Measurements of solar UV irradiance performed during the last 18 years at six high-latitude locations and San Diego have revealed large differences of the sites' UV climates. The ozone hole has a large effect on the UV Index at the three Antarctic sites, and to a lesser extent at Ushuaia. UV Indices measured at South Pole during the ozone hole period are on average 20% - 80% larger than measurements at comparable solar elevations during summer months. When the ozone hole passed over Palmer Station late in the year, the UV Index was as high as 14.8 and exceeded the maximum UV Index of 12.0 observed at San Diego. The maximum UV Index at Ushuaia was 11.5, which is comparable with summer-time measurements at San Diego. UV Indices at the two Arctic sites Barrow and Summit are lower than at southern-hemisphere sites as ozone columns are generally larger in the northern hemisphere, and ozone depletion is less severe.
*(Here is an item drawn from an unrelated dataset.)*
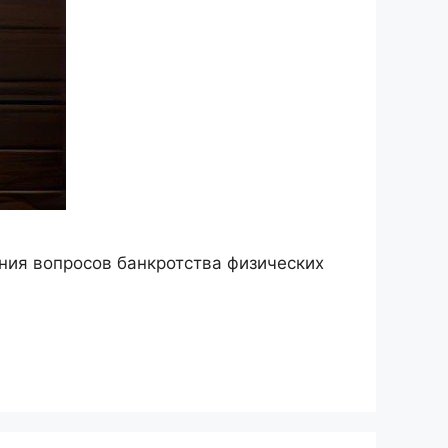
ия вопросов банкротства физических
A comparison of UV levels at the network sites revealed that differences between sites depend greatly on the data product used. Average noontime UV Indices at San Diego during summer are considerably larger than at Antarctic sites under ozone-hole conditions, but the difference disappears when daily doses are compared. This contradicts the common notion that UV levels at high latitudes are small because of small solar elevations.

Reconstructions of historical UV Indices based on long-term ozone records and climatological cloud and aerosol patterns indicate that contemporary UV Indices measured during the ozone hole period at Antarctic sites are on average 30% - 85% larger than estimates for the past. These reconstructions were based on the assumption that cloud, albedo, and aerosol conditions have not changed over the last 40 years. Analysis of pyranometer data from South Pole and Barrow indicated that this assumption is justified. Similar long-term observations are not available from other UVSIMN locations, and estimates of historical UV irradiance at those sites are therefore more uncertain. Clearly, the reconstruction of UV levels from proxy data has a larger uncertainty than actual measurements. Operation of the UVSIMN is expected to continue, providing the opportunity to assess future developments of high-latitude UV climate more accurately than in the past. These measurements will help document changes in UV levels due to the expected recovery of the ozone layer (WMO, 2007) and the impact of climate change, which will likely modify stratospheric temperatures; ozone (column and profile); surface albedo (e.g., due to changes in the timing of snow melt (Stone et al., 2002)); clouds (frequency and optical properties), aerosols (e.g., changes in Arctic haze (Bodhaine and Dutton, 1993)), and atmospheric circulation patterns (Knudsen and Anderson, 2001).